What you need to do:
**A)** Please write out the part of the patent claims starting with "3. The processing" and going on through "root of unity.".
**B)** In the patent claims, how many iterations of the FDT do the 4N configurable processing units perform in the first configuration?
**C)** Using claim 3 of the patent claims, explain in one to three sentences how each butterfly operation turns its inputs into outputs.

Quoted passage:

+++++

CLAIMS What is claimed is:

1. A processing device comprising a plurality of 4N configurable processing units, wherein the plurality of 4N configurable processing units is to: perform a fast discrete transform (FDT) of a plurality of coefficients using a plurality of iterations, wherein each iteration of the FDT comprises a plurality of butterfly operations (BOs), and wherein, in a first configuration of the processing device, the plurality of 4N configurable processing units is to perform three iterations of the FDT for 4N coefficients of the plurality of coefficients using one memory read operation for each of the 4N coefficients.

2. The processing device of claim 1, wherein, in a second configuration of the processing device, the plurality of 4N configurable processing units is to perform two iterations of the FDT for 4N coefficients of the plurality of coefficients using one memory read operation for each of the 4N coefficients.

3. The processing device of claim 1, wherein each BO of the plurality of BOs, performed by a respective processing unit of the plurality of 4N configurable processing units, uses two input values to compute two output values, wherein each of the two output values comprises a weighted combination of the two input values, and wherein at least one of the two input values in the weighted combination is weighted using a root of unity.

4. The processing device of claim 1, wherein the plurality of BOs comprises Cooley- Tukey BOs or Gentleman-Sande BOs.

5. The processing device of claim 1, wherein the FDT comprises one of a fast Number Theoretic Transform (NTT) or a fast Digital Fourier Transform.

+++++

Chart-based quiz material:
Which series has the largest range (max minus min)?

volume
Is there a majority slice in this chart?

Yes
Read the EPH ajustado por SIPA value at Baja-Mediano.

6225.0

+++++

Task answers:
**A)**
3. The processing device of claim 1, wherein each BO of the plurality of BOs, performed by a respective processing unit of the plurality of 4N configurable processing units, uses two input values to compute two output values, wherein each of the two output values comprises a weighted combination of the two input values, and wherein at least one of the two input values in the weighted combination is weighted using a root of unity.

**B)** Three iterations.

**C)** Each butterfly operation takes two input values and computes two output values. Each output is a weighted combination of the two inputs, and at least one of those inputs is weighted using a root of unity.